# BRIEF
Pick up the matriarchy essay below after its last sentence and keep writing it.

# PROVIDED TEXT
++++++++

Earlier this year, the writer Gabrielle Blair published an essay on her Substack entitled “Males Are the Secondary Sex,” in which she argued (very convincingly) that it’s time to embrace a matriarchy because women should have been running things all along. Then, because it’s 2026, she chopped her essay into bitesize pieces and published it on Instagram, where 132,000 people shared it, myself included. The result was many, many responses along the lines of: “OMG. I’ve been radicalized.” (Admittedly, these were mostly from women; others complained. One commenter dismissed it as “feminist drivel.”)
This is an anecdotal way of saying that “matriarchy” is everywhere. But the data proves the point: In the U.S., Google searches for “matriarchy vs patriarchy” have risen 20% in the past year. Searches for the term “matrifocal,” a domestic arrangement in which men don’t (or barely) feature, have risen 1,050%. On TikTok, there are almost 42,000 posts on subjects such as “How to Build a Matriarchy” and many, many memes with titles like, “A Matriarchy Would Never.”
In short, matriarchy — a hitherto pretty obscure term which describes a society in which women are in charge — is having a moment. Why?

Delicate, a little stupid, in need of protection
To go forward, first we must go back.
The journalist Angela Saini, the author of “The Patriarchs: The Origins of Inequality,” has written that the first signs of patriarchal rule appeared just 5,000 years ago in ancient Mesopotamia (an area that includes parts of Iraq, Syria and Turkey), where tablets show rulers created “detailed lists of population” in an effort to understand what resources they had available to them to defend the state. “Over time, young women were expected to focus on having more and more babies, especially sons who would grow up to fight,” writes Saini. Consequently, childcare — and staying at home to perform it — became the priority.

++++++++

Page images and the text read from them

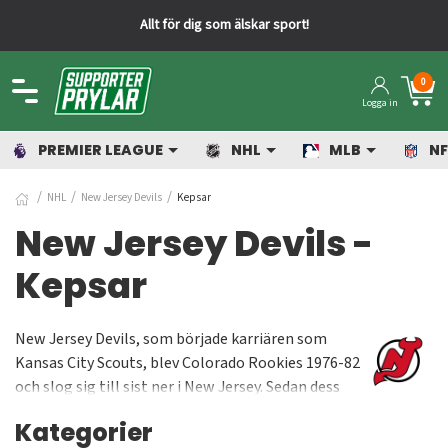
Allt för dig som älskar sport!
0
Logga in
PREMIER LEAGUE
NHL
MLB
NF
NHL
New Jersey Devils
Kepsar
New Jersey Devils -
Kepsar
New Jersey Devils, som började karriären som
Kansas City Scouts, blev Colorado Rookies 1976-82
och slog sig till sist ner i New Jersey. Sedan dess
har New York Rangers varit ärkerivalerna på andra
Kategorier
sidan Hudson-floden. New Jersey Devils har vunnit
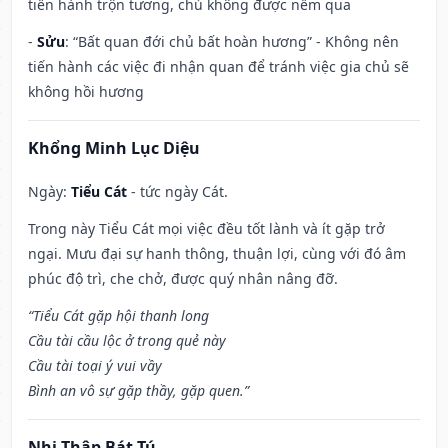
tiến hành trộn tương, chủ không được nếm qua
-
Sửu
: “Bất quan đới chủ bất hoàn hương” - Không nên
tiến hành các việc đi nhận quan để tránh việc gia chủ sẽ
không hồi hương
Khổng Minh Lục Diệu
Ngày:
Tiểu Cát
- tức ngày Cát.
Trong này Tiểu Cát mọi việc đều tốt lành và ít gặp trở
ngại. Mưu đại sự hanh thông, thuận lợi, cùng với đó âm
phúc độ trì, che chở, được quý nhân nâng đỡ.
“Tiểu Cát gặp hội thanh long
Cầu tài cầu lộc ở trong quẻ này
Cầu tài toại ý vui vầy
Bình an vô sự gặp thầy, gặp quen.”
Nhị Thập Bát Tú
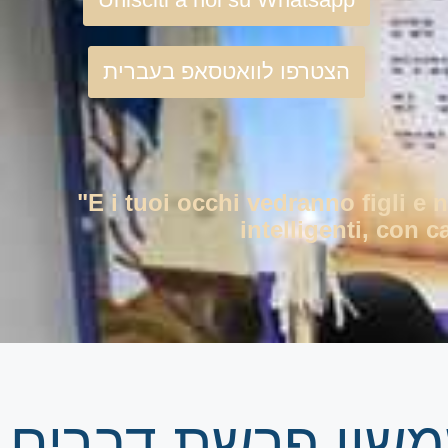
הצטרפו לוואטסאפ בעברית
"E i tuoi occhi vedranno figli e 
intelligenti, con c
שמשון פרשת דברים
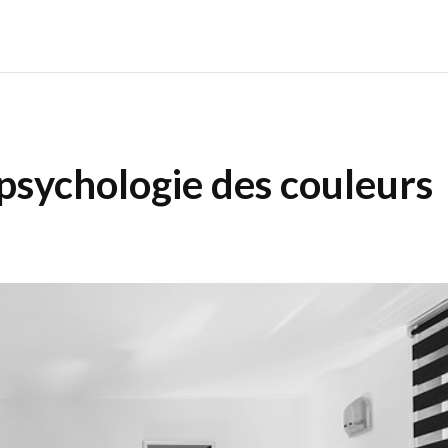
psychologie des couleurs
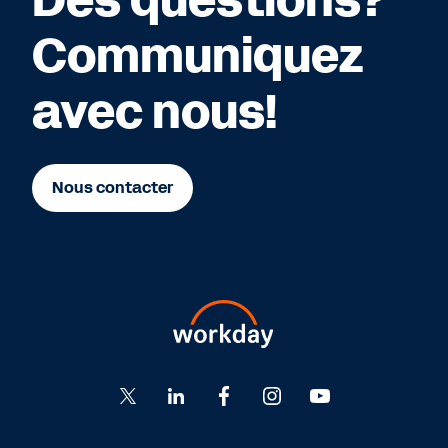
Communiquez
avec nous!
Nous contacter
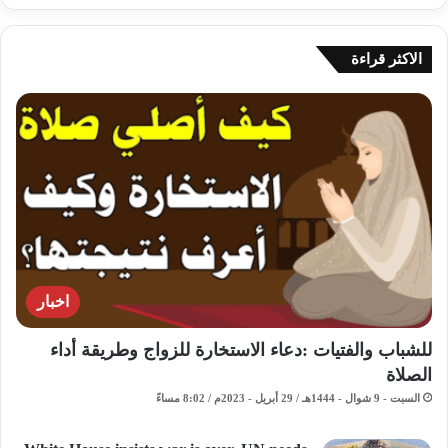
الاكثر قراءة
اخبار
للشباب والفتيات :دعاء الاستخارة للزواج وطريقة أداء
الصلاة
السبت - 9 شوال - 1444هـ / 29 أبريل - 2023م / 8:02 مساءً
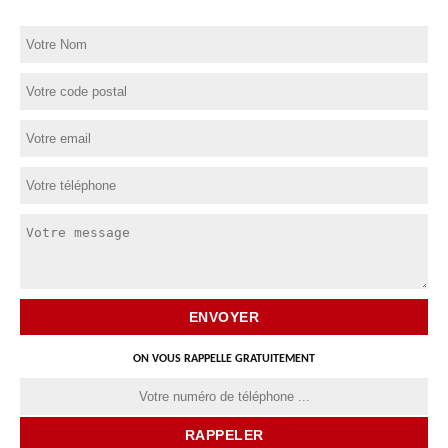
ON VOUS RAPPELLE GRATUITEMENT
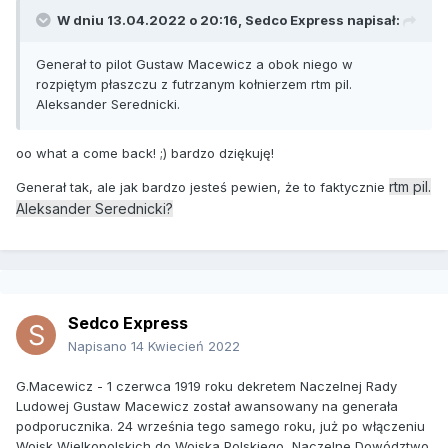
W dniu 13.04.2022 o 20:16,
Sedco Express
napisał:
Generał to pilot Gustaw Macewicz a obok niego w
rozpiętym płaszczu z futrzanym kołnierzem rtm pil.
Aleksander Serednicki.
oo what a come back! ;) bardzo dziękuję!
rtm pil.
Generał tak, ale jak bardzo jesteś pewien, że to faktycznie
Aleksander Serednicki?
Sedco Express
Napisano
14 Kwiecień 2022
G.Macewicz - 1 czerwca 1919 roku dekretem Naczelnej Rady
Ludowej Gustaw Macewicz został awansowany na generała
podporucznika. 24 września tego samego roku, już po włączeniu
Wojsk Wielkopolskich do Wojska Polskiego, Naczelne Dowództwo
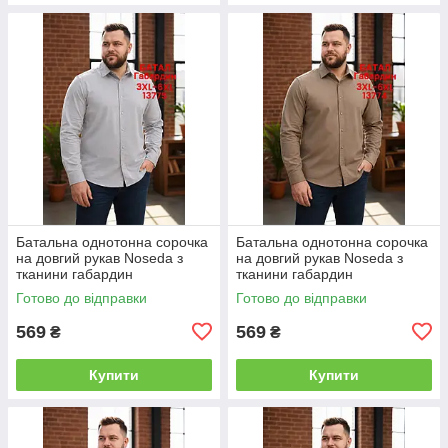
Батальна однотонна сорочка
Батальна однотонна сорочка
на довгий рукав Noseda з
на довгий рукав Noseda з
тканини габардин
тканини габардин
Готово до відправки
Готово до відправки
569
569
₴
₴
Купити
Купити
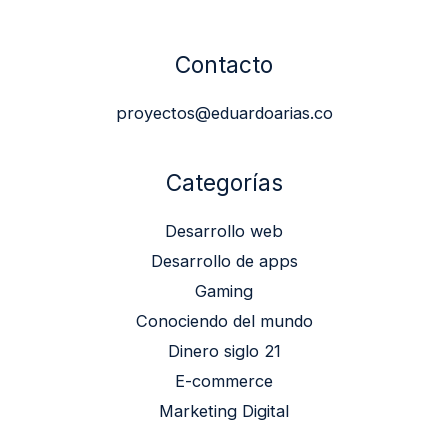
Contacto
proyectos@eduardoarias.co
Categorías
Desarrollo web
Desarrollo de apps
Gaming
Conociendo del mundo
Dinero siglo 21
E-commerce
Marketing Digital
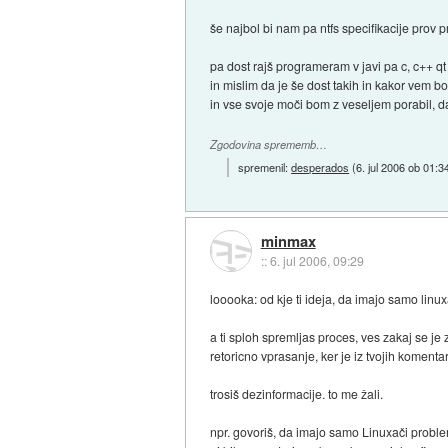
še najbol bi nam pa ntfs specifikacije prov pr
pa dost rajš programeram v javi pa c, c++ qt
in mislim da je še dost takih in kakor vem b
in vse svoje moči bom z veseljem porabil,
Zgodovina sprememb…
spremenil:
desperados
(
6. jul 2006 ob 01:3
minmax
::
6. jul 2006, 09:29
looooka: od kje ti ideja, da imajo samo lin
a ti sploh spremljas proces, ves zakaj se je z
retoricno vprasanje, ker je iz tvojih komenta
trosiš dezinformacije. to me žali.
npr. govoriš, da imajo samo Linuxači probl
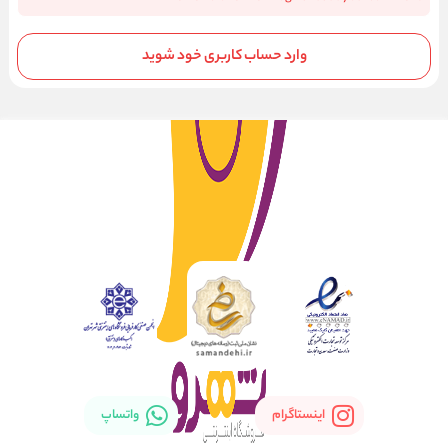
وارد حساب کاربری خود شوید
اینستاگرام
واتساپ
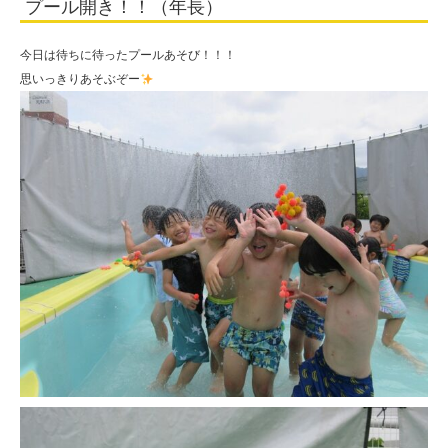
プール開き！！（年長）
学
園
今日は待ちに待ったプールあそび！！！
思いっきりあそぶぞー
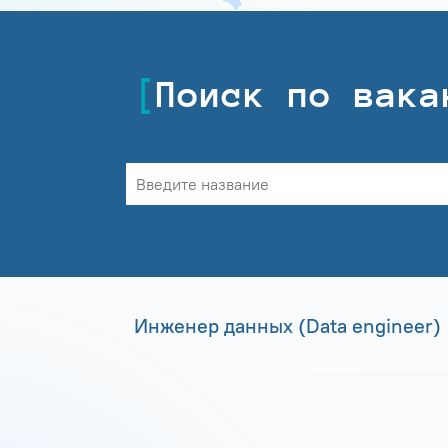
Поиск по вака
Инженер данных (Data engineer)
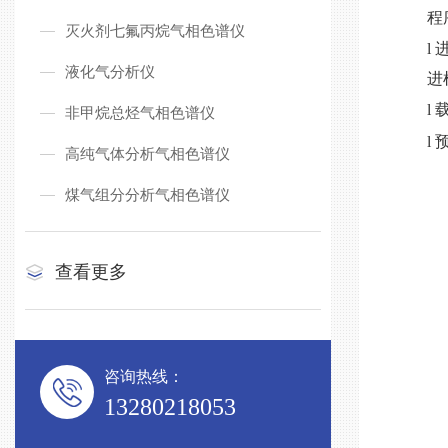
程
灭火剂七氟丙烷气相色谱仪
l
液化气分析仪
进
l
非甲烷总烃气相色谱仪
l
高纯气体分析气相色谱仪
煤气组分分析气相色谱仪
查看更多
咨询热线：
13280218053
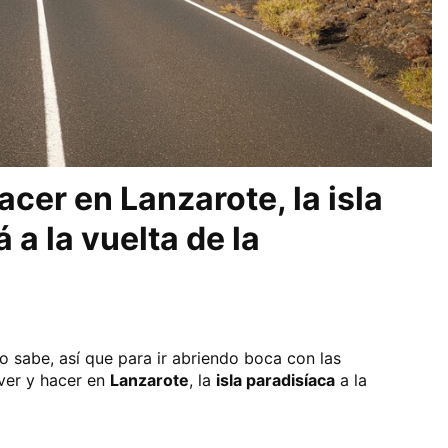
acer en Lanzarote, la isla
 a la vuelta de la
o sabe, así que para ir abriendo boca con las
ver y hacer en
Lanzarote
, la
isla paradisíaca
a la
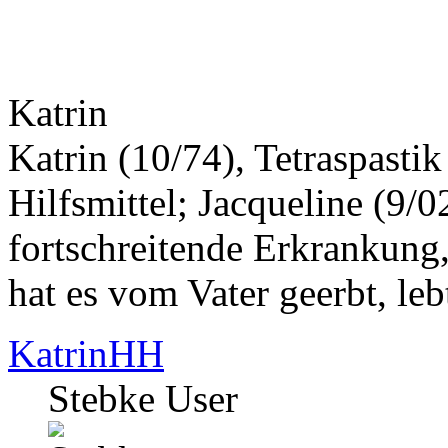
Katrin
Katrin (10/74), Tetraspasti
Hilfsmittel; Jacqueline (9/0
fortschreitende Erkrankung,
hat es vom Vater geerbt, leb
KatrinHH
Stebke User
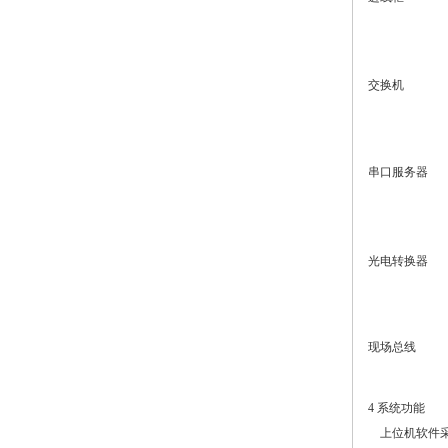
交换机
串口服务器
光电转换器
现场总线
4 系统功能
上位机软件采用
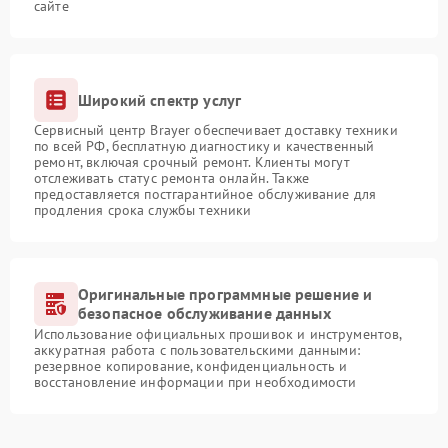
сайте
Широкий спектр услуг
Сервисный центр Brayer обеспечивает доставку техники
по всей РФ, бесплатную диагностику и качественный
ремонт, включая срочный ремонт. Клиенты могут
отслеживать статус ремонта онлайн. Также
предоставляется постгарантийное обслуживание для
продления срока службы техники
Оригинальные программные решение и
безопасное обслуживание данных
Использование официальных прошивок и инструментов,
аккуратная работа с пользовательскими данными:
резервное копирование, конфиденциальность и
восстановление информации при необходимости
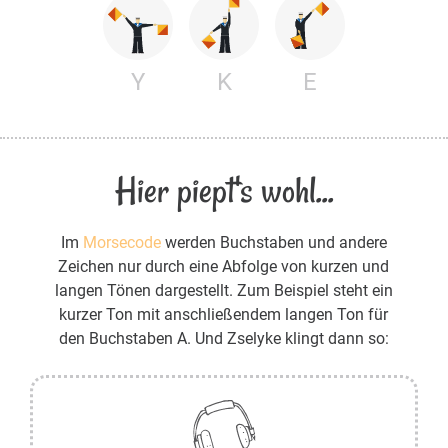
Y
K
E
Hier piept's wohl...
Im
Morsecode
werden Buchstaben und andere
Zeichen nur durch eine Abfolge von kurzen und
langen Tönen dargestellt. Zum Beispiel steht ein
kurzer Ton mit anschließendem langen Ton für
den Buchstaben A. Und Zselyke klingt dann so:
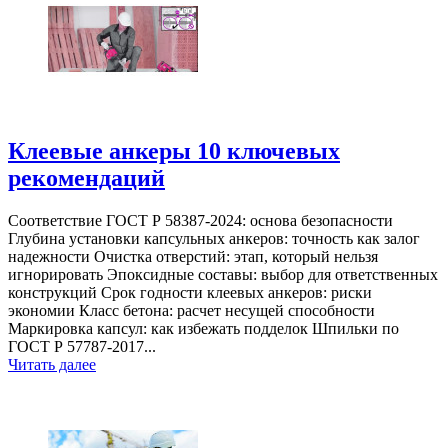
Клеевые анкеры 10 ключевых
рекомендаций
Соответствие ГОСТ Р 58387-2024: основа безопасности
Глубина установки капсульных анкеров: точность как залог
надежности Очистка отверстий: этап, который нельзя
игнорировать Эпоксидные составы: выбор для ответственных
конструкций Срок годности клеевых анкеров: риски
экономии Класс бетона: расчет несущей способности
Маркировка капсул: как избежать подделок Шпильки по
ГОСТ Р 57787-2017...
Читать далее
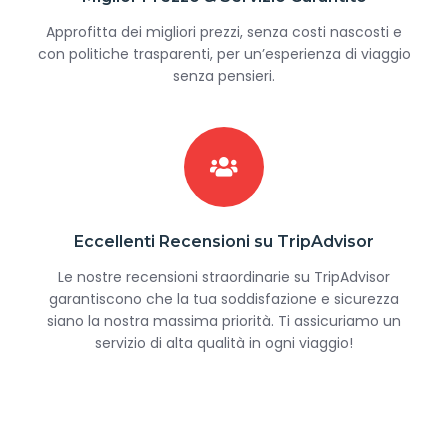
Approfitta dei migliori prezzi, senza costi nascosti e
con politiche trasparenti, per un’esperienza di viaggio
senza pensieri.
Eccellenti Recensioni su TripAdvisor
Le nostre recensioni straordinarie su TripAdvisor
garantiscono che la tua soddisfazione e sicurezza
siano la nostra massima priorità. Ti assicuriamo un
servizio di alta qualità in ogni viaggio!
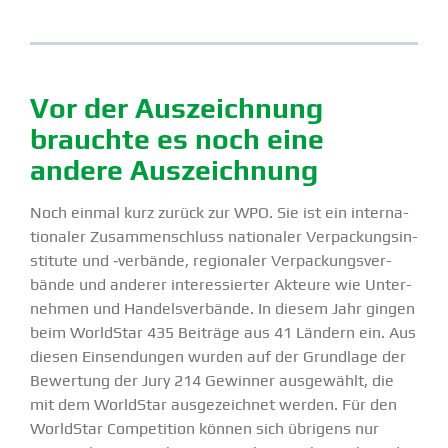
Vor der Auszeichnung
brauchte es noch eine
andere Auszeichnung
Noch einmal kurz zurück zur WPO. Sie ist ein inter­na­
tio­naler Zusam­men­schluss natio­naler Verpa­ckungs­in­
stitute und ‑verbände, regio­naler Verpa­ckungs­ver­
bände und anderer inter­es­sierter Akteure wie Unter­
nehmen und Handels­ver­bände. In diesem Jahr gingen
beim WorldStar 435 Beiträge aus 41 Ländern ein. Aus
diesen Einsen­dungen wurden auf der Grundlage der
Bewertung der Jury 214 Gewinner ausge­wählt, die
mit dem WorldStar ausge­zeichnet werden. Für den
WorldStar Compe­tition können sich übrigens nur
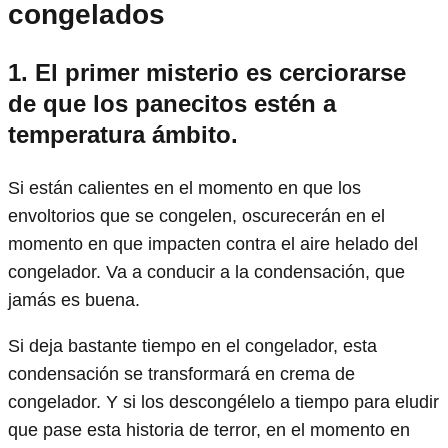
congelados
1.
El primer misterio es cerciorarse
de que los panecitos estén a
temperatura ámbito.
Si están calientes en el momento en que los
envoltorios que se congelen, oscurecerán en el
momento en que impacten contra el aire helado del
congelador. Va a conducir a la condensación, que
jamás es buena.
Si deja bastante tiempo en el congelador, esta
condensación se transformará en crema de
congelador. Y si los descongélelo a tiempo para eludir
que pase esta historia de terror, en el momento en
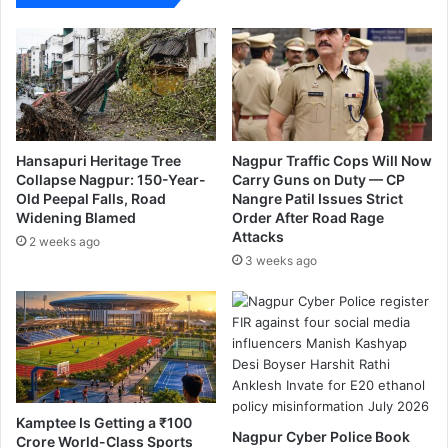
स
भे
चे
खा
स
दा
र
डॉ
Hansapuri Heritage Tree
Nagpur Traffic Cops Will Now
.
Collapse Nagpur: 150-Year-
Carry Guns on Duty — CP
Old Peepal Falls, Road
Nangre Patil Issues Strict
वि
Widening Blamed
Order After Road Rage
का
Attacks
स
2 weeks ago
3 weeks ago
म
हा
त्मे
यां
नी
दि
ला
5
Kamptee Is Getting a ₹100
0
Nagpur Cyber Police Book
Crore World-Class Sports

++++++++

# RESPONSE
To put some context around it, homo sapiens first emerged around 300,000 years ago, which means that for, oh, 295,000 years or so, the sexes may have been fairly equal, taking on their fair share of work both inside and outside the home. In fact, a 2023 study suggests that the very idea of “man the hunter” is fiction: In 391 foraging societies across the world from the 1800s to present day, women were hunters as well as gatherers.
In Europe, women’s inferiority wasn’t enshrined into law until around 1066, according to the author Philippa Gregory in her book “Normal Women,” who explains that after their conquest of Britain, the Normans took land from women and made them the property of their fathers and husbands. Even then, women participated fully in society, working, inheriting property and even earning equal wages — they were by no means confined to the home. They often took on work as casual laborers while maintaining responsibility for their home, including farming their land and selling the goods it yielded at market. A 14th century proverb goes: “A household will survive without the husbandman, but not without the goodwife.”
Over time, the idea of women as delicate, a little stupid, and in need of protection by men grew. By the time of the Industrial Revolution, it was clear that “good” women stayed firmly inside the home.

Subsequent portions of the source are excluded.